→ **PROBLEM DESCRIPTION**
Return exactly the lines of the records below, starting at the line that contains "This can be" and ending at the line that contains "1. Complete research", with both of those lines kept.

*** Block opens ***

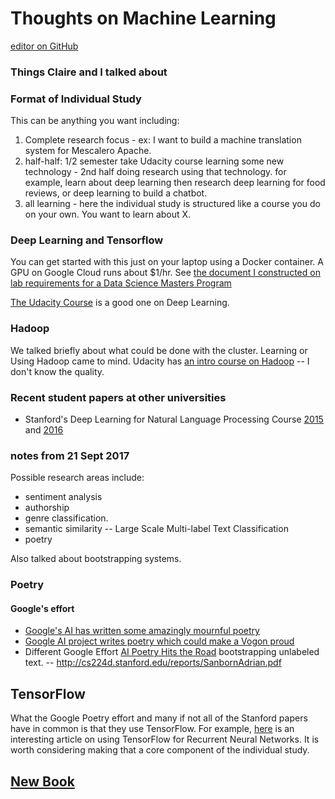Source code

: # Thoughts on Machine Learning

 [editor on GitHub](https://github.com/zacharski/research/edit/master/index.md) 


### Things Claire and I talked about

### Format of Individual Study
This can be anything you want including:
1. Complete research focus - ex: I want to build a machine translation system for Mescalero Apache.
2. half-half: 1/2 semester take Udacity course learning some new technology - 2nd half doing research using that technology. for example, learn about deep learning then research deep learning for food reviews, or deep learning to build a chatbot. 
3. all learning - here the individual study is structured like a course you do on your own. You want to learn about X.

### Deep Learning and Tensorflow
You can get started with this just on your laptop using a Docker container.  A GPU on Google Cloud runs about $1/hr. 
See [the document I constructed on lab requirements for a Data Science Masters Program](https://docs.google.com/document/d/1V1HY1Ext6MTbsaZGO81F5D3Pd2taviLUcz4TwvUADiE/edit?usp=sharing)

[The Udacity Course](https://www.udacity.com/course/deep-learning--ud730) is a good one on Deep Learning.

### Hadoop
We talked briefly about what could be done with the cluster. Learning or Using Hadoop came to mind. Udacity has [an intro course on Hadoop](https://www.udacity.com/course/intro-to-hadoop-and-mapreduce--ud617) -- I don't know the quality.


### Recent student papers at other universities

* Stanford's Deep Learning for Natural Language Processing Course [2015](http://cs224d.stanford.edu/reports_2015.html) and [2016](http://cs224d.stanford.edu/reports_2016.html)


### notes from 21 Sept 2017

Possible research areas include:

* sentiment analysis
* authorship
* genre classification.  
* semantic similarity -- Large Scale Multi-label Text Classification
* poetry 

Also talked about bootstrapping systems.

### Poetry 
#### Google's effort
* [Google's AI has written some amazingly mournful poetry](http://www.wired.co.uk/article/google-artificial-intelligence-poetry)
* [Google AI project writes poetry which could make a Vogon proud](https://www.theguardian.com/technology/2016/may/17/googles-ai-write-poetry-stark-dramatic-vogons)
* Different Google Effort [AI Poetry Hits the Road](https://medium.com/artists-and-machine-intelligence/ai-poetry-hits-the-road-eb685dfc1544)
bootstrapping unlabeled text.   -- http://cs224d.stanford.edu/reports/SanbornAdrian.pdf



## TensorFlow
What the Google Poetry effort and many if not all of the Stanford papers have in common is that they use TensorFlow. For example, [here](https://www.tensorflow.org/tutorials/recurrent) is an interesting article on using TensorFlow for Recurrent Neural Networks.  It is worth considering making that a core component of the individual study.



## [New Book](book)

*** Block closes ***

→ **RESULT**
This can be anything you want including:
1. Complete research focus - ex: I want to build a machine translation system for Mescalero Apache.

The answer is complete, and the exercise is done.